I, can, of course, convert everything to a linear matrix and index by i+w*j, but what's the point of having multidimensional matrices in D if they don't allocate them fully?




January 22, 2017
On 22/01/2017 9:05 PM, Jot wrote:
> auto x = new int[][](n,m);
>
> But one cannot freely assign anywhere in x:
>
> x[3,6] = 4 crashes.
>
> I, can, of course, convert everything to a linear matrix and index by
> i+w*j, but what's the point of having multidimensional matrices in D if
> they don't allocate them fully?

It does allocate them fully, you're indexing them wrong.

void main() {
	auto x = new int[][](1, 2);
	x[0][1] = 3;	
}

January 22, 2017
On Sunday, 22 January 2017 at 08:07:26 UTC, rikki cattermole wrote:
> On 22/01/2017 9:05 PM, Jot wrote:
>> auto x = new int[][](n,m);
>>
>> But one cannot freely assign anywhere in x:
>>
>> x[3,6] = 4 crashes.
>>
>> I, can, of course, convert everything to a linear matrix and index by
>> i+w*j, but what's the point of having multidimensional matrices in D if
>> they don't allocate them fully?
>
> It does allocate them fully, you're indexing them wrong.
>
> void main() {
> 	auto x = new int[][](1, 2);
> 	x[0][1] = 3;	
> }

No, that isn't the reason, it was cause I was going past the end when I added some new code(the [3,6] was suppose to be [3][6]).
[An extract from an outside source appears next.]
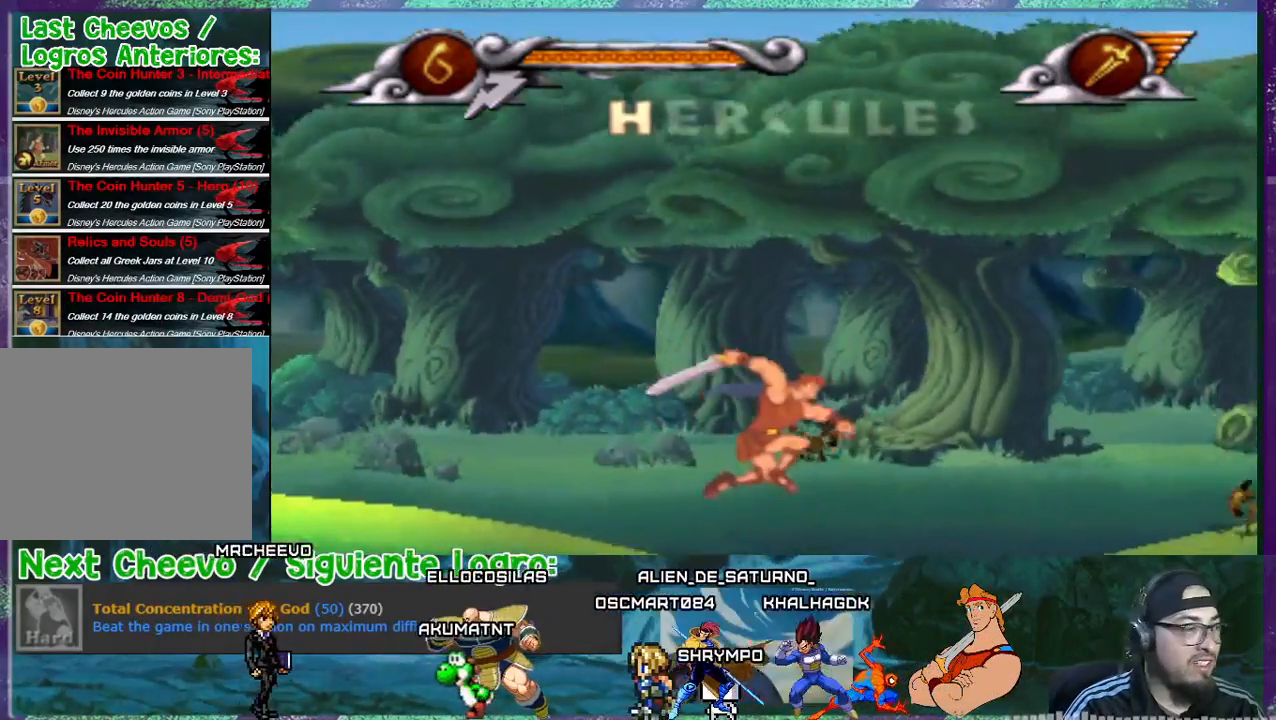
{"buttons": ["SQUARE", "DPAD_RIGHT"], "events": [[67, "SQUARE", "down"], [200, "SQUARE", "up"], [234, "SQUARE", "down"], [300, "SQUARE", "up"], [467, "SQUARE", "down"]]}
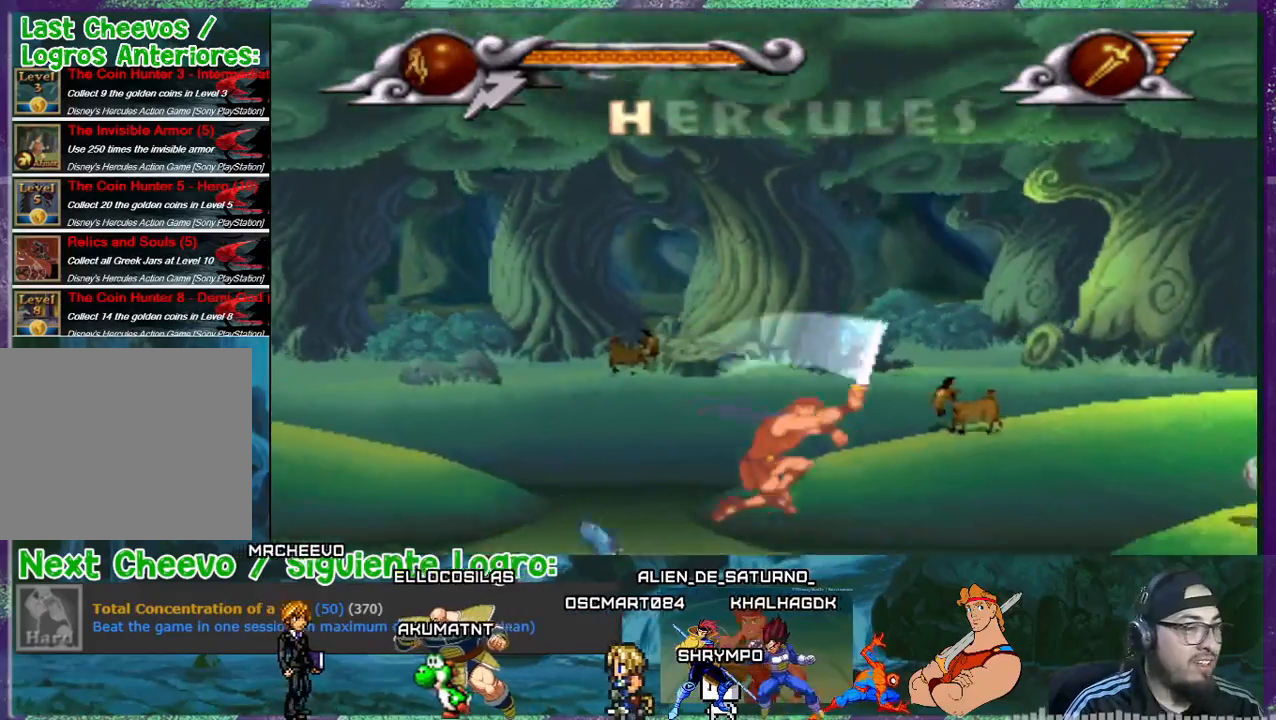
{"buttons": ["DPAD_RIGHT"], "events": [[66, "SQUARE", "up"]]}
I tried it before and it was crashing before I added the new code and visualD seems to not be updating variable values properly anymore so I can't really debug ;/


In anycase, what is the correct notation for indexing?

x = new int[][](width, height)

and x[height][width] or x[width][height]?


January 22, 2017
> In anycase, what is the correct notation for indexing?
>
> x = new int[][](width, height)
>
> and x[height][width] or x[width][height]?

It's x[width][height], but because indexing is 0-based, largest valid indexes are
x[width-1][height-1].


January 22, 2017
On Sunday, 22 January 2017 at 08:18:35 UTC, Jot wrote:
> On Sunday, 22 January 2017 at 08:07:26 UTC, rikki cattermole wrote:
>> On 22/01/2017 9:05 PM, Jot wrote:
>>> auto x = new int[][](n,m);
>>>
>>> But one cannot freely assign anywhere in x:
>>>
>>> x[3,6] = 4 crashes.
>>>
>>> I, can, of course, convert everything to a linear matrix and index by
>>> i+w*j, but what's the point of having multidimensional matrices in D if
>>> they don't allocate them fully?
>>

If you want multidimensional array (matrices, tensors) use either
std.experimental.ndslice or mir.ndslice (they are (effectively) the
same package, one is a dev version of the other).
see https://github.com/libmir/

>> It does allocate them fully, you're indexing them wrong.
>>
>> void main() {
>> 	auto x = new int[][](1, 2);
>> 	x[0][1] = 3;	
>> }
>
> No, that isn't the reason, it was cause I was going past the end when I added some new code(the [3,6] was suppose to be [3][6]).
>
> I tried it before and it was crashing before I added the new code and visualD seems to not be updating variable values properly anymore so I can't really debug ;/
>
>
> In anycase, what is the correct notation for indexing?
>
> x = new int[][](width, height)
>
> and x[height][width] or x[width][height]?

The trick is to remember that in D int[][] is effectively (int[])[].
As such indexing the outer dimension gives you the inner dimension.

so x[height-1][width-1] will give you the "last" element.

visually if - is an int
[ - - - - - - - - -]
[ - - - - 9 - - - -]
[ - - - - - - - - -]
the first index (i.e index it once and it) gives you the row, index it again to get the value.